Go through the listing and repeat each entry exactly, but include no pictures.

=====

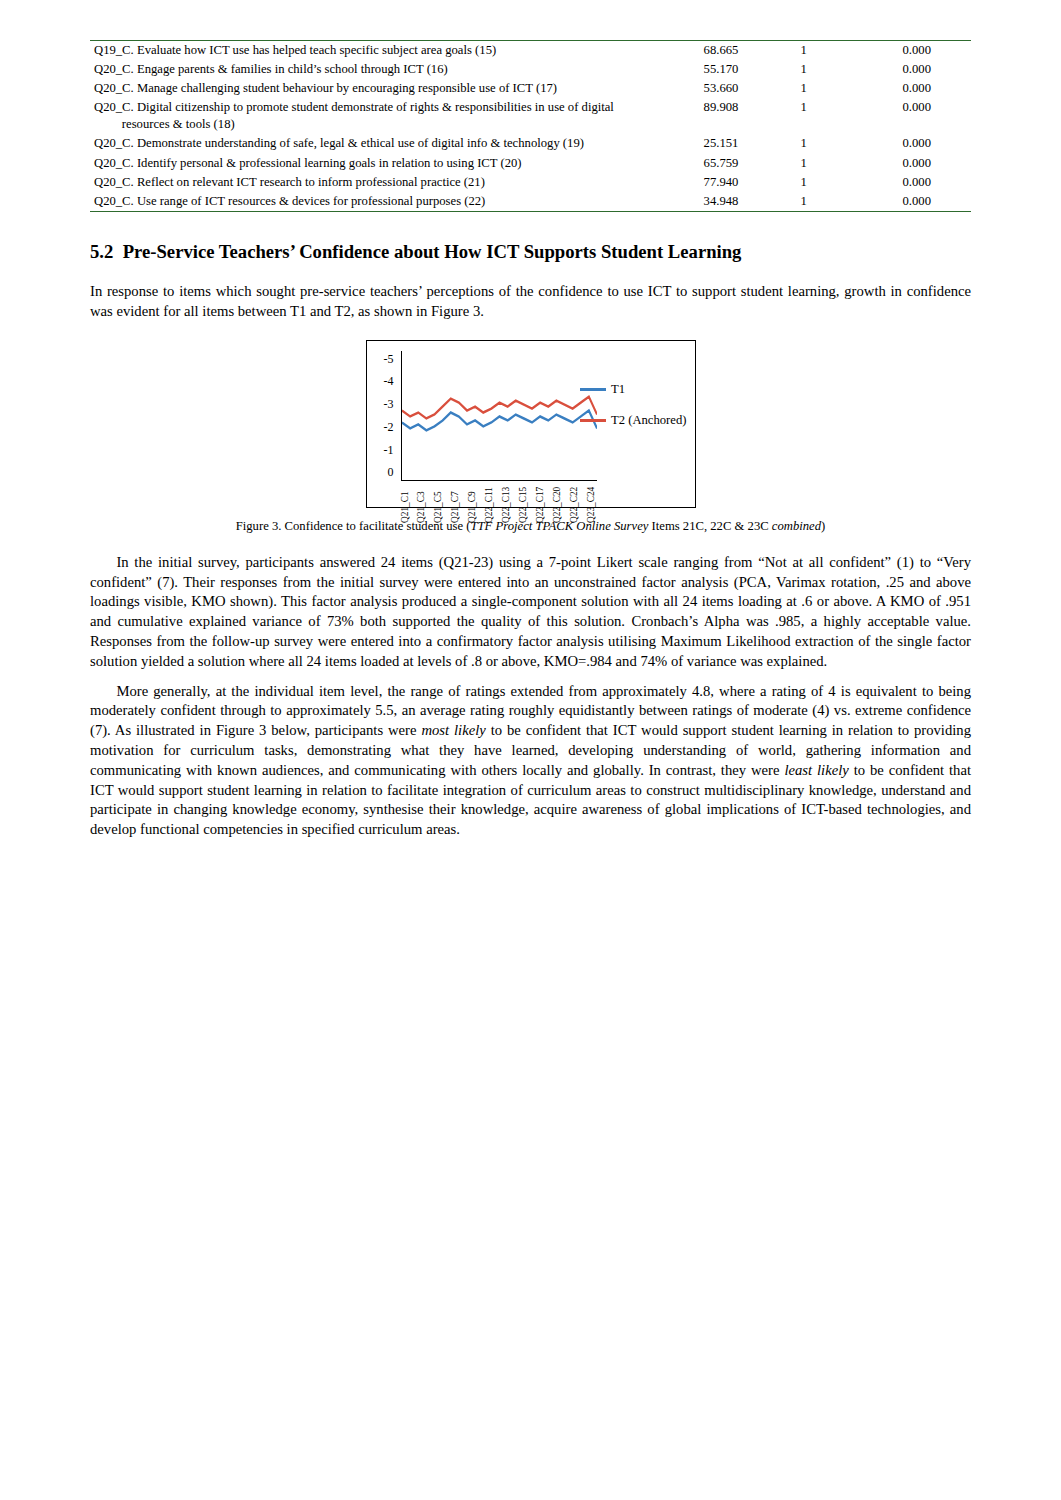| Q19_C. Evaluate how ICT use has helped teach specific subject area goals (15) | 68.665 | 1 | 0.000 |
| Q20_C. Engage parents & families in child’s school through ICT (16) | 55.170 | 1 | 0.000 |
| Q20_C. Manage challenging student behaviour by encouraging responsible use of ICT (17) | 53.660 | 1 | 0.000 |
| Q20_C. Digital citizenship to promote student demonstrate of rights & responsibilities in use of digital resources & tools (18) | 89.908 | 1 | 0.000 |
| Q20_C. Demonstrate understanding of safe, legal & ethical use of digital info & technology (19) | 25.151 | 1 | 0.000 |
| Q20_C. Identify personal & professional learning goals in relation to using ICT (20) | 65.759 | 1 | 0.000 |
| Q20_C. Reflect on relevant ICT research to inform professional practice (21) | 77.940 | 1 | 0.000 |
| Q20_C. Use range of ICT resources & devices for professional purposes (22) | 34.948 | 1 | 0.000 |
5.2 Pre-Service Teachers’ Confidence about How ICT Supports Student Learning
In response to items which sought pre-service teachers’ perceptions of the confidence to use ICT to support student learning, growth in confidence was evident for all items between T1 and T2, as shown in Figure 3.
-5 -4 -3 -2 -1 0
Q21_C1 Q21_C3 Q21_C5 Q21_C7 Q21_C9 Q22_C11 Q22_C13 Q22_C15 Q22_C17 Q22_C20 Q22_C22 Q23_C24
T1
T2 (Anchored)
Figure 3. Confidence to facilitate student use (TTF Project TPACK Online Survey Items 21C, 22C & 23C combined)
In the initial survey, participants answered 24 items (Q21-23) using a 7-point Likert scale ranging from “Not at all confident” (1) to “Very confident” (7). Their responses from the initial survey were entered into an unconstrained factor analysis (PCA, Varimax rotation, .25 and above loadings visible, KMO shown). This factor analysis produced a single-component solution with all 24 items loading at .6 or above. A KMO of .951 and cumulative explained variance of 73% both supported the quality of this solution. Cronbach’s Alpha was .985, a highly acceptable value. Responses from the follow-up survey were entered into a confirmatory factor analysis utilising Maximum Likelihood extraction of the single factor solution yielded a solution where all 24 items loaded at levels of .8 or above, KMO=.984 and 74% of variance was explained.
More generally, at the individual item level, the range of ratings extended from approximately 4.8, where a rating of 4 is equivalent to being moderately confident through to approximately 5.5, an average rating roughly equidistantly between ratings of moderate (4) vs. extreme confidence (7). As illustrated in Figure 3 below, participants were most likely to be confident that ICT would support student learning in relation to providing motivation for curriculum tasks, demonstrating what they have learned, developing understanding of world, gathering information and communicating with known audiences, and communicating with others locally and globally. In contrast, they were least likely to be confident that ICT would support student learning in relation to facilitate integration of curriculum areas to construct multidisciplinary knowledge, understand and participate in changing knowledge economy, synthesise their knowledge, acquire awareness of global implications of ICT-based technologies, and develop functional competencies in specified curriculum areas.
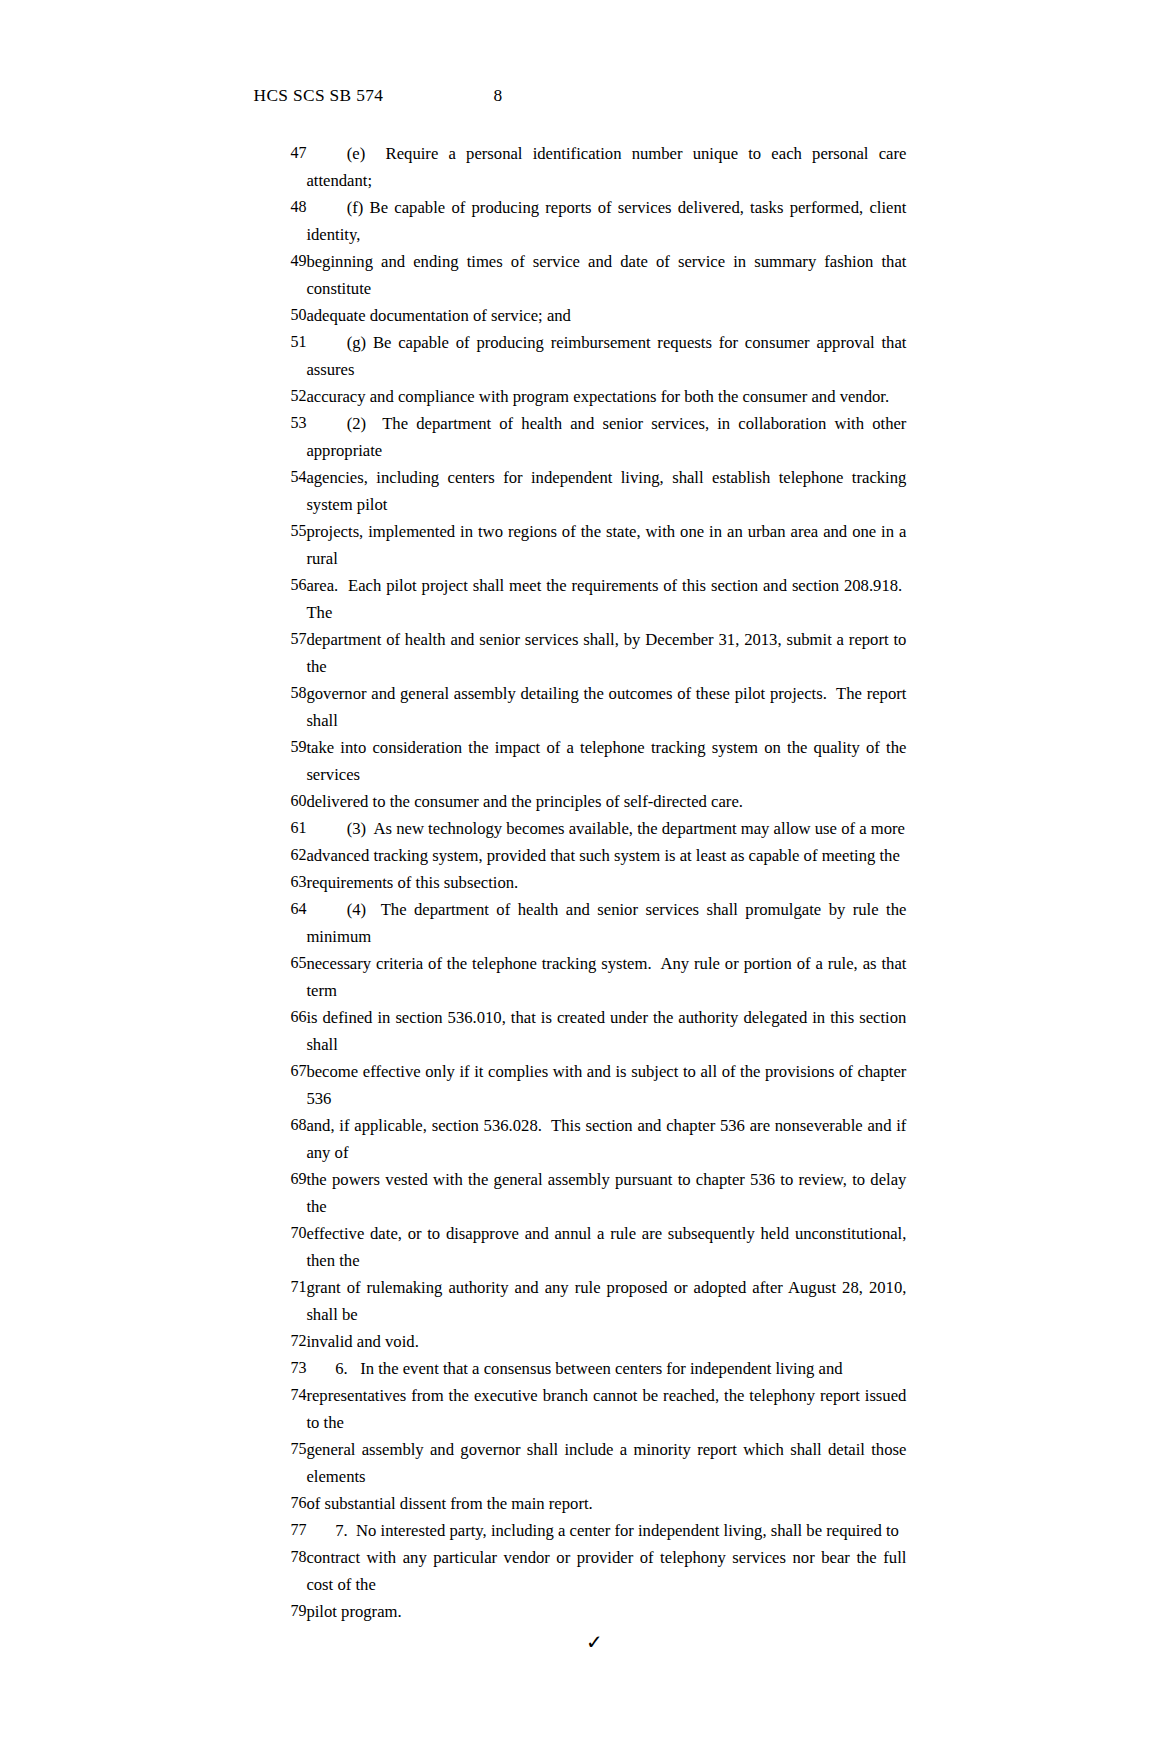HCS SCS SB 574 8
| 47 | (e) Require a personal identification number unique to each personal care attendant; |
| 48 | (f) Be capable of producing reports of services delivered, tasks performed, client identity, |
| 49 | beginning and ending times of service and date of service in summary fashion that constitute |
| 50 | adequate documentation of service; and |
| 51 | (g) Be capable of producing reimbursement requests for consumer approval that assures |
| 52 | accuracy and compliance with program expectations for both the consumer and vendor. |
| 53 | (2) The department of health and senior services, in collaboration with other appropriate |
| 54 | agencies, including centers for independent living, shall establish telephone tracking system pilot |
| 55 | projects, implemented in two regions of the state, with one in an urban area and one in a rural |
| 56 | area. Each pilot project shall meet the requirements of this section and section 208.918. The |
| 57 | department of health and senior services shall, by December 31, 2013, submit a report to the |
| 58 | governor and general assembly detailing the outcomes of these pilot projects. The report shall |
| 59 | take into consideration the impact of a telephone tracking system on the quality of the services |
| 60 | delivered to the consumer and the principles of self-directed care. |
| 61 | (3) As new technology becomes available, the department may allow use of a more |
| 62 | advanced tracking system, provided that such system is at least as capable of meeting the |
| 63 | requirements of this subsection. |
| 64 | (4) The department of health and senior services shall promulgate by rule the minimum |
| 65 | necessary criteria of the telephone tracking system. Any rule or portion of a rule, as that term |
| 66 | is defined in section 536.010, that is created under the authority delegated in this section shall |
| 67 | become effective only if it complies with and is subject to all of the provisions of chapter 536 |
| 68 | and, if applicable, section 536.028. This section and chapter 536 are nonseverable and if any of |
| 69 | the powers vested with the general assembly pursuant to chapter 536 to review, to delay the |
| 70 | effective date, or to disapprove and annul a rule are subsequently held unconstitutional, then the |
| 71 | grant of rulemaking authority and any rule proposed or adopted after August 28, 2010, shall be |
| 72 | invalid and void. |
| 73 | 6. In the event that a consensus between centers for independent living and |
| 74 | representatives from the executive branch cannot be reached, the telephony report issued to the |
| 75 | general assembly and governor shall include a minority report which shall detail those elements |
| 76 | of substantial dissent from the main report. |
| 77 | 7. No interested party, including a center for independent living, shall be required to |
| 78 | contract with any particular vendor or provider of telephony services nor bear the full cost of the |
| 79 | pilot program. |
✓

=====

#### WRITTEN RESPONSE:
| Q19_C. Evaluate how ICT use has helped teach specific subject area goals (15) | 68.665 | 1 | 0.000 |
| Q20_C. Engage parents & families in child’s school through ICT (16) | 55.170 | 1 | 0.000 |
| Q20_C. Manage challenging student behaviour by encouraging responsible use of ICT (17) | 53.660 | 1 | 0.000 |
| Q20_C. Digital citizenship to promote student demonstrate of rights & responsibilities in use of digital resources & tools (18) | 89.908 | 1 | 0.000 |
| Q20_C. Demonstrate understanding of safe, legal & ethical use of digital info & technology (19) | 25.151 | 1 | 0.000 |
| Q20_C. Identify personal & professional learning goals in relation to using ICT (20) | 65.759 | 1 | 0.000 |
| Q20_C. Reflect on relevant ICT research to inform professional practice (21) | 77.940 | 1 | 0.000 |
| Q20_C. Use range of ICT resources & devices for professional purposes (22) | 34.948 | 1 | 0.000 |
5.2 Pre-Service Teachers’ Confidence about How ICT Supports Student Learning
In response to items which sought pre-service teachers’ perceptions of the confidence to use ICT to support student learning, growth in confidence was evident for all items between T1 and T2, as shown in Figure 3.
-5 -4 -3 -2 -1 0
Q21_C1 Q21_C3 Q21_C5 Q21_C7 Q21_C9 Q22_C11 Q22_C13 Q22_C15 Q22_C17 Q22_C20 Q22_C22 Q23_C24
T1
T2 (Anchored)
Figure 3. Confidence to facilitate student use (TTF Project TPACK Online Survey Items 21C, 22C & 23C combined)
In the initial survey, participants answered 24 items (Q21-23) using a 7-point Likert scale ranging from “Not at all confident” (1) to “Very confident” (7). Their responses from the initial survey were entered into an unconstrained factor analysis (PCA, Varimax rotation, .25 and above loadings visible, KMO shown). This factor analysis produced a single-component solution with all 24 items loading at .6 or above. A KMO of .951 and cumulative explained variance of 73% both supported the quality of this solution. Cronbach’s Alpha was .985, a highly acceptable value. Responses from the follow-up survey were entered into a confirmatory factor analysis utilising Maximum Likelihood extraction of the single factor solution yielded a solution where all 24 items loaded at levels of .8 or above, KMO=.984 and 74% of variance was explained.
More generally, at the individual item level, the range of ratings extended from approximately 4.8, where a rating of 4 is equivalent to being moderately confident through to approximately 5.5, an average rating roughly equidistantly between ratings of moderate (4) vs. extreme confidence (7). As illustrated in Figure 3 below, participants were most likely to be confident that ICT would support student learning in relation to providing motivation for curriculum tasks, demonstrating what they have learned, developing understanding of world, gathering information and communicating with known audiences, and communicating with others locally and globally. In contrast, they were least likely to be confident that ICT would support student learning in relation to facilitate integration of curriculum areas to construct multidisciplinary knowledge, understand and participate in changing knowledge economy, synthesise their knowledge, acquire awareness of global implications of ICT-based technologies, and develop functional competencies in specified curriculum areas.
HCS SCS SB 574 8
| 47 | (e) Require a personal identification number unique to each personal care attendant; |
| 48 | (f) Be capable of producing reports of services delivered, tasks performed, client identity, |
| 49 | beginning and ending times of service and date of service in summary fashion that constitute |
| 50 | adequate documentation of service; and |
| 51 | (g) Be capable of producing reimbursement requests for consumer approval that assures |
| 52 | accuracy and compliance with program expectations for both the consumer and vendor. |
| 53 | (2) The department of health and senior services, in collaboration with other appropriate |
| 54 | agencies, including centers for independent living, shall establish telephone tracking system pilot |
| 55 | projects, implemented in two regions of the state, with one in an urban area and one in a rural |
| 56 | area. Each pilot project shall meet the requirements of this section and section 208.918. The |
| 57 | department of health and senior services shall, by December 31, 2013, submit a report to the |
| 58 | governor and general assembly detailing the outcomes of these pilot projects. The report shall |
| 59 | take into consideration the impact of a telephone tracking system on the quality of the services |
| 60 | delivered to the consumer and the principles of self-directed care. |
| 61 | (3) As new technology becomes available, the department may allow use of a more |
| 62 | advanced tracking system, provided that such system is at least as capable of meeting the |
| 63 | requirements of this subsection. |
| 64 | (4) The department of health and senior services shall promulgate by rule the minimum |
| 65 | necessary criteria of the telephone tracking system. Any rule or portion of a rule, as that term |
| 66 | is defined in section 536.010, that is created under the authority delegated in this section shall |
| 67 | become effective only if it complies with and is subject to all of the provisions of chapter 536 |
| 68 | and, if applicable, section 536.028. This section and chapter 536 are nonseverable and if any of |
| 69 | the powers vested with the general assembly pursuant to chapter 536 to review, to delay the |
| 70 | effective date, or to disapprove and annul a rule are subsequently held unconstitutional, then the |
| 71 | grant of rulemaking authority and any rule proposed or adopted after August 28, 2010, shall be |
| 72 | invalid and void. |
| 73 | 6. In the event that a consensus between centers for independent living and |
| 74 | representatives from the executive branch cannot be reached, the telephony report issued to the |
| 75 | general assembly and governor shall include a minority report which shall detail those elements |
| 76 | of substantial dissent from the main report. |
| 77 | 7. No interested party, including a center for independent living, shall be required to |
| 78 | contract with any particular vendor or provider of telephony services nor bear the full cost of the |
| 79 | pilot program. |
✓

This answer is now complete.